Efficacy trial end points for vaccines that induce CTLs

Until now, CTL-inducing vaccines have been aimed at reducing a set point of the viral load. However, that endpoint will be confounded by the increasing use of early antiretroviral therapy, before the set point is reached, both for treatment and to prevent further transmission33. Also, set point is strongly influenced by HLA type34 and viral virulence35. Therefore, a set point of viral load is an unsatisfactory primary endpoint for vaccine trials.
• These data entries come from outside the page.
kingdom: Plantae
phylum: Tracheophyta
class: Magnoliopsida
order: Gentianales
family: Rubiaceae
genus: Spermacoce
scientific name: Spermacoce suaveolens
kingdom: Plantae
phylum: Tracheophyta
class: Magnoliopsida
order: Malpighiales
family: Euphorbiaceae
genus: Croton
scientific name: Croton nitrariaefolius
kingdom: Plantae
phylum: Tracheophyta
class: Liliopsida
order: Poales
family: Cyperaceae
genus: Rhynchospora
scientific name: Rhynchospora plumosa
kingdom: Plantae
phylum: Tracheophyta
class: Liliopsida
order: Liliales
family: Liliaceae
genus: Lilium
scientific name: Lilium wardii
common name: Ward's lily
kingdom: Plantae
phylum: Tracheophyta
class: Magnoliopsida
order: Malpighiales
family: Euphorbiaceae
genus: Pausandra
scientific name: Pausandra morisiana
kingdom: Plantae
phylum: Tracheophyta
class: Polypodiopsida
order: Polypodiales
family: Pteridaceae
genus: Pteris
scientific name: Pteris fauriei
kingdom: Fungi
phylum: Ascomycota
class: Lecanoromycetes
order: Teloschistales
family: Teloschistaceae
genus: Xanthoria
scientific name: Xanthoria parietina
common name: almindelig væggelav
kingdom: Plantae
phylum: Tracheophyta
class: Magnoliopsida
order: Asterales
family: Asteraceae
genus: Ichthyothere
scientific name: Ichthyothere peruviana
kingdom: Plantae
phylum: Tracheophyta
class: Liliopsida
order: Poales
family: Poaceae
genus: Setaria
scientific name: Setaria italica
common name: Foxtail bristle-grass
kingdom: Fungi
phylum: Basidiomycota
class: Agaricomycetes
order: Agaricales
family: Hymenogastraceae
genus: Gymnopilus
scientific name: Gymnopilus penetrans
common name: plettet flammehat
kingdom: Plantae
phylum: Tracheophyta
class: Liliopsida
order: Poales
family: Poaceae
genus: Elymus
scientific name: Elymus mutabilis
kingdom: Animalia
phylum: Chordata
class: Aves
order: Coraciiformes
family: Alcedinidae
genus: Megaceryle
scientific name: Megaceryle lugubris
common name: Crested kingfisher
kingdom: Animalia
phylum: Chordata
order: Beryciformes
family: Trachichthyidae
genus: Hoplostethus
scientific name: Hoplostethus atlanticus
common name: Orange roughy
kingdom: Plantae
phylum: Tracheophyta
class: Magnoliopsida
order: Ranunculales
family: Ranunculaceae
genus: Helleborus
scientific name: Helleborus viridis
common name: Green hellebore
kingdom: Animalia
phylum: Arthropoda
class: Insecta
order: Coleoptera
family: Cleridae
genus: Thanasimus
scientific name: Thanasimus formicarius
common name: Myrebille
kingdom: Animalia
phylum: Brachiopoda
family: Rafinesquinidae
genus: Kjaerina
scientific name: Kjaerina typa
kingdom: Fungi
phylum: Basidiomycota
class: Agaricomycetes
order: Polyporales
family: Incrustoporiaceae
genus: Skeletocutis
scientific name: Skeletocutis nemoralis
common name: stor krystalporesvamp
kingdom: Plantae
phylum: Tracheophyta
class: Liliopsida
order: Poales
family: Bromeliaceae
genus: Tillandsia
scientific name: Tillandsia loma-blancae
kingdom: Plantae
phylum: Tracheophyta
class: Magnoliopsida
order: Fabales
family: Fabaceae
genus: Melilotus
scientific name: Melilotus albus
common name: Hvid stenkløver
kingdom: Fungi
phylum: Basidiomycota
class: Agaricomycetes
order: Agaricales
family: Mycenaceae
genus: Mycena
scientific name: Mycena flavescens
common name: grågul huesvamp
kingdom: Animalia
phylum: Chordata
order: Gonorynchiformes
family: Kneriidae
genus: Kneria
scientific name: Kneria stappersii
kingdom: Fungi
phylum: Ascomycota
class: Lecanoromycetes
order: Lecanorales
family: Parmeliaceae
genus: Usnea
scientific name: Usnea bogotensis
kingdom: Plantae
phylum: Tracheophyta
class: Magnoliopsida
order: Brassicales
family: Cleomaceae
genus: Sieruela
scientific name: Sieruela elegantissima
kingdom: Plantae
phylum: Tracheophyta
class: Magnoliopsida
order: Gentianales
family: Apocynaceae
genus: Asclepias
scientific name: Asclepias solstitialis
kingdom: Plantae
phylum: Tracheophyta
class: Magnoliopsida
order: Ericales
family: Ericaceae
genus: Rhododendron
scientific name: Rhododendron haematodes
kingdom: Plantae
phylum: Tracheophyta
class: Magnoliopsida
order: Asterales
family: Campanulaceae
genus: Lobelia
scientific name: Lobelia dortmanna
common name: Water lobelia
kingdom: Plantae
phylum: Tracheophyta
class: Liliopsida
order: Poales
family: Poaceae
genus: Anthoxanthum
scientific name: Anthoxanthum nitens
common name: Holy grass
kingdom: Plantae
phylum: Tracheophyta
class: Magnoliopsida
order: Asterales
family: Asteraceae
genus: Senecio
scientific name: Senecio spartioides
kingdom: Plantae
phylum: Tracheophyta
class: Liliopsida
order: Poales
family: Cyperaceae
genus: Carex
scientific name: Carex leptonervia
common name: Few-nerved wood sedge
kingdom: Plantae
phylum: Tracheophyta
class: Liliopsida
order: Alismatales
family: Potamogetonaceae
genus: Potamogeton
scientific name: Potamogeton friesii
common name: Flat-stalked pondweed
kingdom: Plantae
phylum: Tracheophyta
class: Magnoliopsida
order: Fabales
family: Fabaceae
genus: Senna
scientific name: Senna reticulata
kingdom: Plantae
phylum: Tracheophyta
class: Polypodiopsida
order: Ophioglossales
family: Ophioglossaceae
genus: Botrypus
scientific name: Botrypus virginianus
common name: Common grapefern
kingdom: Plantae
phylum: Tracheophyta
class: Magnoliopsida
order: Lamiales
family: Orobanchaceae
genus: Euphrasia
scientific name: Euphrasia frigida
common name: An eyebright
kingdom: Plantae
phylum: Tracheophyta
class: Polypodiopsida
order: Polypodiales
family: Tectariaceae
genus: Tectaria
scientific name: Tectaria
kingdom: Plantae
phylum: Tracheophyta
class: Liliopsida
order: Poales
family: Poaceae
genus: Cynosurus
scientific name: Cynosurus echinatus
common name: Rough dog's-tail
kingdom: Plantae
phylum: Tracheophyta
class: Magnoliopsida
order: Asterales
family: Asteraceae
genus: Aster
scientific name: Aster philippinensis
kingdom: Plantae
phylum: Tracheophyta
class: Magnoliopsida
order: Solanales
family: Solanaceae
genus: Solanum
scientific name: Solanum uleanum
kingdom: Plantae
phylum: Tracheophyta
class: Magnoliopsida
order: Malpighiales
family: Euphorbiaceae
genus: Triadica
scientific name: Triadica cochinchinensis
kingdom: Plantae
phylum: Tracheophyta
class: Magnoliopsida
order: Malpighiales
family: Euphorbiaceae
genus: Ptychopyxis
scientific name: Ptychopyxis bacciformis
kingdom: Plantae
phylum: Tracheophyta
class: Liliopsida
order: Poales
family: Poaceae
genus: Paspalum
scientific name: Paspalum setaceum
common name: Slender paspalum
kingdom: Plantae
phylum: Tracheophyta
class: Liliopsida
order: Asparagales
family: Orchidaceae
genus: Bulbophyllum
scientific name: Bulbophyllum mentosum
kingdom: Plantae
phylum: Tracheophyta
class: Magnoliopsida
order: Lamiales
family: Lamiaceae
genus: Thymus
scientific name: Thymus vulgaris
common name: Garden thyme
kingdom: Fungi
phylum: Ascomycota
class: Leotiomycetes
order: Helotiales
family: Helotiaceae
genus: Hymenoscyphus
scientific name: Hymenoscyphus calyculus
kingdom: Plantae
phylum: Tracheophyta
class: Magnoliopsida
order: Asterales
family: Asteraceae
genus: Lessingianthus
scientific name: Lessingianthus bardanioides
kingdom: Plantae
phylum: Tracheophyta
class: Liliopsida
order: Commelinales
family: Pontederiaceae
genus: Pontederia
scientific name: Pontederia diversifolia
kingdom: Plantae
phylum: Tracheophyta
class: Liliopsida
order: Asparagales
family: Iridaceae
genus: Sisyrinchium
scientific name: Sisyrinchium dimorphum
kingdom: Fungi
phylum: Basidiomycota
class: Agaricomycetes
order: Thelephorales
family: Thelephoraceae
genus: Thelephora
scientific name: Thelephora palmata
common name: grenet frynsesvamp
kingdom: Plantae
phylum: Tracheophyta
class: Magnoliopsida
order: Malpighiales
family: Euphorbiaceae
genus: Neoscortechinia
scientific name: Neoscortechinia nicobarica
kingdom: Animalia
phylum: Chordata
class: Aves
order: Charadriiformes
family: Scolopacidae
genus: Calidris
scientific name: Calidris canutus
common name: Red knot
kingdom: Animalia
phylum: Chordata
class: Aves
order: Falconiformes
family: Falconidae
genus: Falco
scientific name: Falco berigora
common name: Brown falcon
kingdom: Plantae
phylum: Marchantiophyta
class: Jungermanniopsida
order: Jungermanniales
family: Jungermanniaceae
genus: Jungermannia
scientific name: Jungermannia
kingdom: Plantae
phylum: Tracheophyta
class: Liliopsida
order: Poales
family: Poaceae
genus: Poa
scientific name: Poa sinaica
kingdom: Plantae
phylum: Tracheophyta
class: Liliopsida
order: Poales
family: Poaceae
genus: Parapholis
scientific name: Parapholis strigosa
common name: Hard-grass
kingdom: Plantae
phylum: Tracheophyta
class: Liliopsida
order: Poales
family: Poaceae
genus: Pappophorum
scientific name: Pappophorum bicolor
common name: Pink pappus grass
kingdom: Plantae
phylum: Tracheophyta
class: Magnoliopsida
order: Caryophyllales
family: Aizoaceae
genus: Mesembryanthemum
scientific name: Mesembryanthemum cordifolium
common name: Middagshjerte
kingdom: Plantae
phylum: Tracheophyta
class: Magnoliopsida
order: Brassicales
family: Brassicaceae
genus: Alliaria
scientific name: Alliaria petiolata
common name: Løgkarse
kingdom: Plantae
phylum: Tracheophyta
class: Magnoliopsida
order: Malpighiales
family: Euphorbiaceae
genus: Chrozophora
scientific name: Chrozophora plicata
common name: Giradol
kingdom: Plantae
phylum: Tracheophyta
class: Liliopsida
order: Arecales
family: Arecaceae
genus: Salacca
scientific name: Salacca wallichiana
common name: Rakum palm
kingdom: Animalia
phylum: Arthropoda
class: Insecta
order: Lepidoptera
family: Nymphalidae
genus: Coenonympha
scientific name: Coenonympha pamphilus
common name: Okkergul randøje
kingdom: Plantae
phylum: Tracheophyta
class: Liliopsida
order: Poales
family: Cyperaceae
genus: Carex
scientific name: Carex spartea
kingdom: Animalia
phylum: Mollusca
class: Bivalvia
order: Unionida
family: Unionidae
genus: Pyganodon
The results obtained for RhCMV10,11 suggest that acquisition of infection with HIV-1 could be an endpoint, provided enough time is given for the initial viremia to be cleared10,11. Because some blood sampling might hit the viremic peak or a 'blip' of viremia, at least two measurements of viral load would be needed. If incomplete control of the virus were achieved, the viral load in plasma at 6 months or later would be a useful secondary endpoint in those subjects not already on antiretroviral therapy. Similarly, measurement of the 'sieving' effects on viral sequence attributable to vaccine-induced CTL responses might also be useful. More discussion of endpoints is needed, but this should not deter the development of new vaccines that stimulate CTL responses. Such vaccines could yet serve a vital role in the fight to prevent and control infection with HIV-1.

Conclusions

The 'T cell vaccine' approach has always been considered less than ideal and finds few precedents among existing successful vaccines. However, results obtained with SIV models in which infections have been aborted or cleared suggest that such vaccines may have greater value than previously thought. Novel ways of dealing with viral diversity are also encouraging. In summary, vaccines that elicit T cells at a minimum may complement antibody-stimulating vaccines and potentially could offer some protection on their own.